3.De beoordeling in het incident

3.1.
De rechtbank overweegt als volgt. Voor toewijzing van een vordering tot oproeping in vrijwaring is vereist dat de partij die een derde in vrijwaring wenst op te roepen zich beroept op een rechtsverhouding met die derde die meebrengt dat de partij de nadelige gevolgen van de beslissing in de hoofdzaak op die derde kan afwentelen. Het daadwerkelijk bestaan van de gestelde rechtsverhouding behoeft nog niet vast te staan. Dat zal in de vrijwaringszaak moeten worden onderzocht.
3.2.

------------------------------

Geef woordelijk het gedeelte van de passage over oproeping in vrijwaring weer dat opent met de woorden waarin "De rechtbank overweegt" staat en sluit met "moeten worden onderzocht.".

Items uit de dataset
------------------------------

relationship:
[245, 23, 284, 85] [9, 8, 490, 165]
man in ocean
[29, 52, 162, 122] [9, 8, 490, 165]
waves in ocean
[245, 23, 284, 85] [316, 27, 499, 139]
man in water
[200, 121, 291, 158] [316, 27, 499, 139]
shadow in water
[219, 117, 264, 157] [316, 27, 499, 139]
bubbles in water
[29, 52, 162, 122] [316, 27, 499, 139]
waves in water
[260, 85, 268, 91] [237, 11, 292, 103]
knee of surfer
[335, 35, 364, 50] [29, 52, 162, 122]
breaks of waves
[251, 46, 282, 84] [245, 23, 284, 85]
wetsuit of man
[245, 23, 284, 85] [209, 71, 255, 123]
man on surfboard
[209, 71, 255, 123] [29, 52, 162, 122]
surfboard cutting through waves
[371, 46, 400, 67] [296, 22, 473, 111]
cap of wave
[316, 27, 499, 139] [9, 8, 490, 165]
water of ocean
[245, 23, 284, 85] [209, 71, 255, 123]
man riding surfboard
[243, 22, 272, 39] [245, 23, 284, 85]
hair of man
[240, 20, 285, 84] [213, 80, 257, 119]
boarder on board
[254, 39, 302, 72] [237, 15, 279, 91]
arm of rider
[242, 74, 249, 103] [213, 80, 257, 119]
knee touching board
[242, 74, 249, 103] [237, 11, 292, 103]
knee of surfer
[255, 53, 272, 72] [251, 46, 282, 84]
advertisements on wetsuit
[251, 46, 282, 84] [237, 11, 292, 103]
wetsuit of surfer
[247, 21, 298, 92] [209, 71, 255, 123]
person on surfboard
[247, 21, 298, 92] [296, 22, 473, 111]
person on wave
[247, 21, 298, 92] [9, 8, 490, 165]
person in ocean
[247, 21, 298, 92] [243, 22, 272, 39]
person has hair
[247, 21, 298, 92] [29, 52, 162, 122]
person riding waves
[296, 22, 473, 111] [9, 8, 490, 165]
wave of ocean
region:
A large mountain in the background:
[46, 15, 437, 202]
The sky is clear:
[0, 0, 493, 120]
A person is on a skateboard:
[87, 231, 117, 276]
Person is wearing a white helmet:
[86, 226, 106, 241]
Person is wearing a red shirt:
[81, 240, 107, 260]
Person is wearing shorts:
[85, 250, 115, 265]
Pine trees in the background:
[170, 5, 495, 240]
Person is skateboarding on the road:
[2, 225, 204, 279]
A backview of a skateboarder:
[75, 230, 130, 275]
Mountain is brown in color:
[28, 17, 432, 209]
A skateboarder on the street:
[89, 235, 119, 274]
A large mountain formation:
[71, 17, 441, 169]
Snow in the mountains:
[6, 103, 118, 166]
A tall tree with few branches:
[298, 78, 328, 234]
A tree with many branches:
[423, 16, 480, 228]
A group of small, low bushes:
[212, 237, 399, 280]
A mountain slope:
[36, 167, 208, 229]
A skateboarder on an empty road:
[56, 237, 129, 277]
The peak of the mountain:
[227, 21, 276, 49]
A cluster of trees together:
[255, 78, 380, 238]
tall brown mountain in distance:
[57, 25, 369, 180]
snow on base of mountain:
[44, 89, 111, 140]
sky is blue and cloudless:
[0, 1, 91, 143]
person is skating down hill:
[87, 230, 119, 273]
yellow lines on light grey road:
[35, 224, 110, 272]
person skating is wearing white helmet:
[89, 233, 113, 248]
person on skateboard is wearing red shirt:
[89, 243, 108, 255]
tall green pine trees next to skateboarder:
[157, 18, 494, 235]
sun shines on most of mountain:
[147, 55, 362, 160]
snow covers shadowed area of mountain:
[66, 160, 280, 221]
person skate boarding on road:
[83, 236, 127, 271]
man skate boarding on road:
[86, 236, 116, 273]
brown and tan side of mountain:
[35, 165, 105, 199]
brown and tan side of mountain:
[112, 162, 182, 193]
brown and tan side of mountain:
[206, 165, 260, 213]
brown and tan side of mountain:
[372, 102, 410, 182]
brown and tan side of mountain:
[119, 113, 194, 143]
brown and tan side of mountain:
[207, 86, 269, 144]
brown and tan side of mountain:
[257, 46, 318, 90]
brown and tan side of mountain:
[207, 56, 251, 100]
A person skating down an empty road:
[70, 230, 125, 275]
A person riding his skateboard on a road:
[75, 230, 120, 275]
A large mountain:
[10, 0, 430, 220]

------------------------------

**Oplossing**
De rechtbank overweegt als volgt. Voor toewijzing van een vordering tot oproeping in vrijwaring is vereist dat de partij die een derde in vrijwaring wenst op te roepen zich beroept op een rechtsverhouding met die derde die meebrengt dat de partij de nadelige gevolgen van de beslissing in de hoofdzaak op die derde kan afwentelen. Het daadwerkelijk bestaan van de gestelde rechtsverhouding behoeft nog niet vast te staan. Dat zal in de vrijwaringszaak moeten worden onderzocht.